Mais « l’opinion publique » qui, seule, rend possible le fonctionnement normal de l’appareil de contrainte étatique, trouve son principal appui dans la religion. La norme du droit qui domine les personnes, les classes, la société tout entière, comme un fouet idéal, n’est que la transposition affaiblie de la norme religieuse, ce fouet céleste suspendu sur l’humanité exploitée. En somme, soutenir un docker sans travail, avec des arguments formels, la foi en l’inviolabilité de la légalité démocratique, est chose condamnée d’avance à l’insuccès. Ce qu’il faut avant tout, c’est un argument matériel : un sergot avec une bonne matraque sur la terre, et, au-dessus de lui, un argument mystique : un sergot éternel, avec ses foudres, dans le ciel. Mais lorsque, dans la tête des « socialistes » eux-mêmes, le fétichisme de la légalité bourgeoise s’allie à celui de l’époque des druides, l’on a alors un gendarme intérieur idéal avec l’aide duquel la bourgeoisie peut se permettre provisoirement le luxe d’observer plus ou moins le rituel démocratique.

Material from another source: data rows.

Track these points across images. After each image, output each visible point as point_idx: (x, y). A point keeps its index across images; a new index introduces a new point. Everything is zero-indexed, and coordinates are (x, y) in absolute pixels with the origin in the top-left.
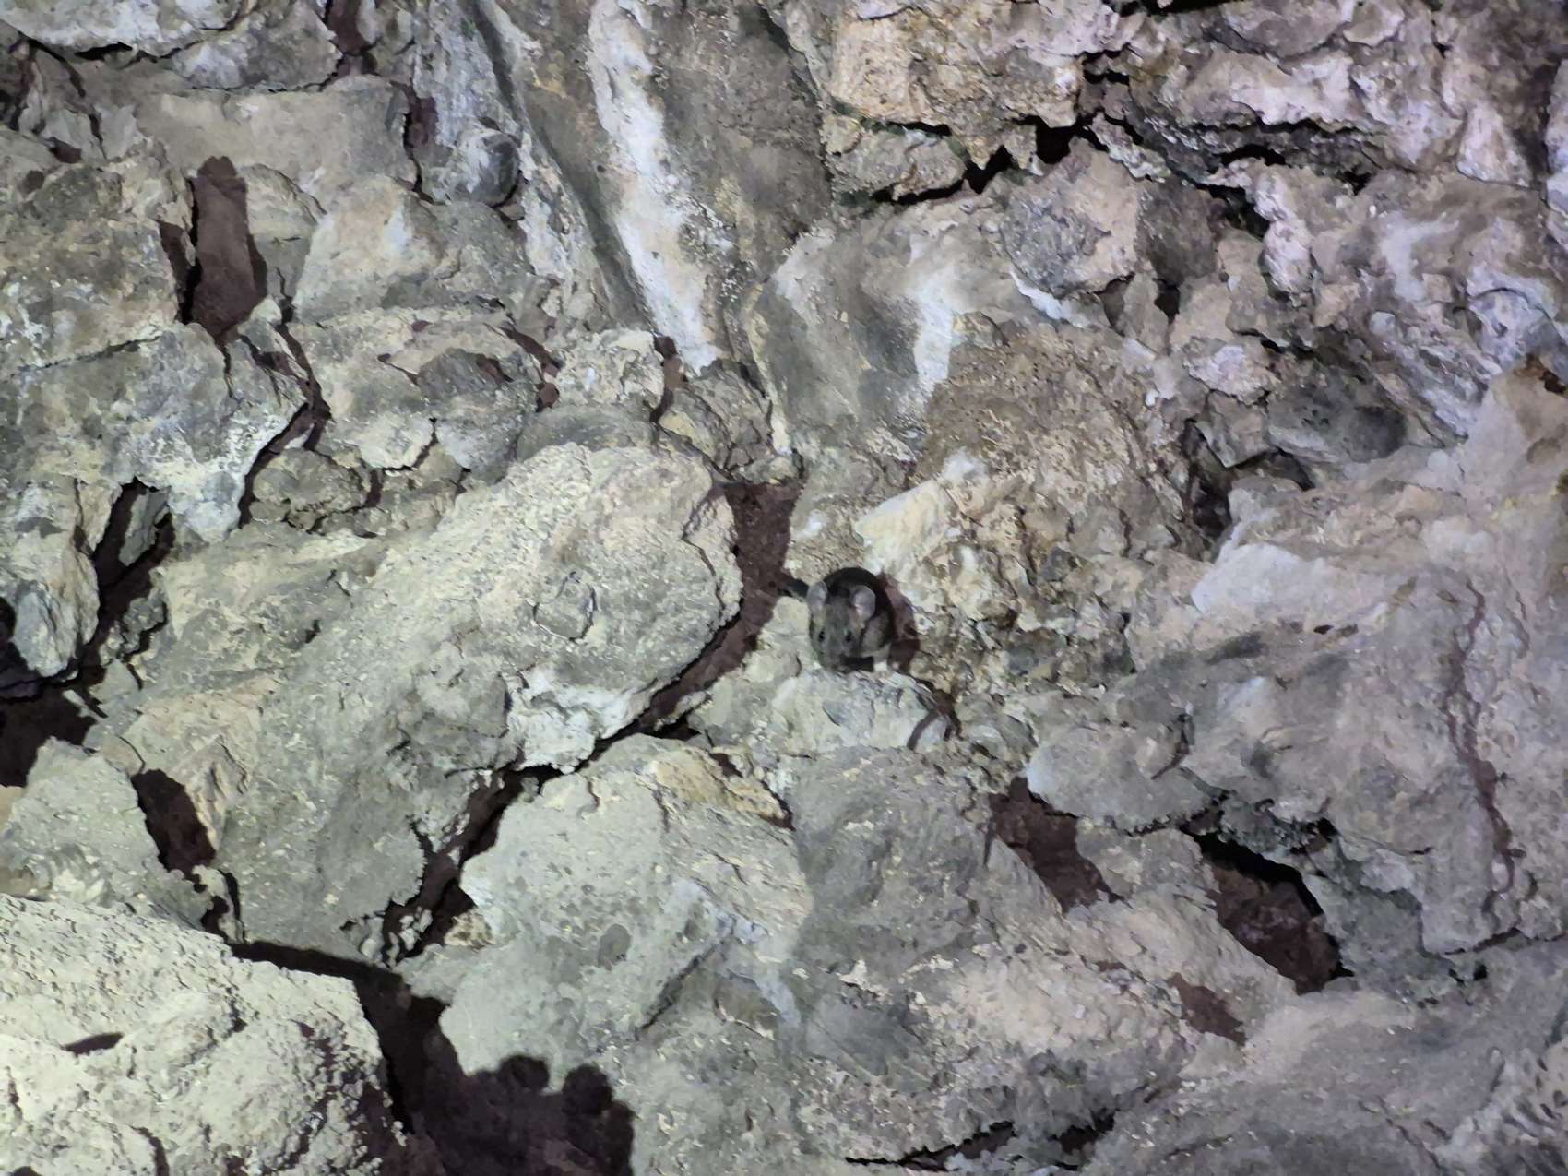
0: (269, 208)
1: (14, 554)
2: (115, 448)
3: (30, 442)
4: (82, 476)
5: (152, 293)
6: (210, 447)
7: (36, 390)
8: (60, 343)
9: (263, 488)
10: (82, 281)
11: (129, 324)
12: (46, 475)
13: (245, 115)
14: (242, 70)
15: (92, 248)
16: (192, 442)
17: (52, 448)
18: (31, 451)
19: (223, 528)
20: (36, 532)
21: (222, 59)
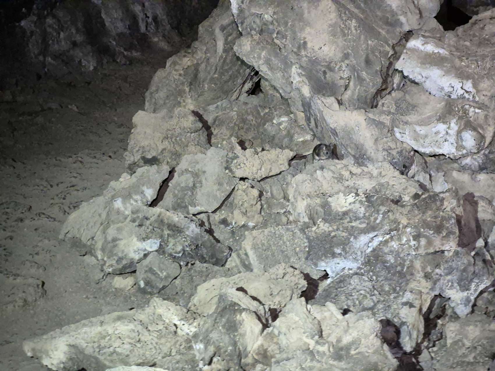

Lorsque nous parlons des trahisons des social-réformistes, nous ne voulons pas du tout dire qu’ils soient tous, ou que la majeure partie d’entre eux soient simplement des âmes à vendre ; sous un tel aspect, ils ne seraient pas à la hauteur du rôle sérieux que leur fait jouer la société bourgeoise. Il n’est même pas important de savoir dans quelle mesure leur respectable ambition de petit bourgeois est flattée par le titre de député de l’opposition loyale ou par le portefeuille d’un ministre du roi, bien que cela ne fasse pas défaut. Il suffit de savoir que l’opinion publique bourgeoise, qui, durant les périodes de calme, les autorise à rester dans l’opposition, aux moments décisifs, lorsqu’il s’agit de la vie ou de la mort de la société bourgeoise, ou tout au moins de ses intérêts primordiaux, tels la guerre, l’insurrection en Irlande, aux Indes, une grève importante des mineurs, ou la proclamation d’une République soviétique en Russie, a toujours trouvé moyen de les engager à occuper une position politique utile à l’ordre capitaliste. Ne désirant nullement donner à la personnalité de M. Henderson une envergure titanique, qu’elle est loin d’avoir, nous pouvons affirmer avec certitude que M. Henderson, avec son coefficient de « parti ouvrier », est un des principaux piliers de la société bourgeoise en Angleterre. Dans l’esprit des Henderson, les éléments fondamentaux de l’éducation bourgeoise et les débris du socialisme s’unissent en un bloc compact grâce au ciment traditionnel de la religion. La question de l’affranchissement matériel d’un prolétariat anglais ne peut être sérieusement posée tant que le mouvement ne sera pas débarrassé des leaders, des organisations, de l’état d’esprit qui représentent une soumission humble, timide, asservie, poltronne et veule des opprimés à l’opinion publique de leurs oppresseurs. Il faut se débarrasser du gendarme intérieur afin de pouvoir renverser le gendarme extérieur.

L’Internationale Communiste enseigne aux ouvriers à mépriser l’opinion publique bourgeoise et, en particulier, à mépriser les « socialistes » qui rampent à plat-ventre devant les commandements de la bourgeoisie. Il ne s’agit pas d’un mépris superficiel, de déclamations et de malédictions lyriques — les poètes de la bourgeoisie elle-même l’ont déjà fait frémir maintes fois par leurs provocations insolentes, surtout en ce qui concerne la religion, la famille et le mariage —, il s’agit ici d’un profond affranchissement intérieur de l’avant-garde prolétarienne, des pièges et des embûches morales de la bourgeoisie ; il s’agit d’une nouvelle opinion publique révolutionnaire qui permettrait au prolétariat, non en paroles, mais en fait, non pas à l’aide de tirades, mais, lorsqu’il le faut, avec des bottes, de fouler aux pieds les commandements de la bourgeoisie et d’atteindre son but révolutionnaire librement choisi, qui constitue en même temps une nécessité historique.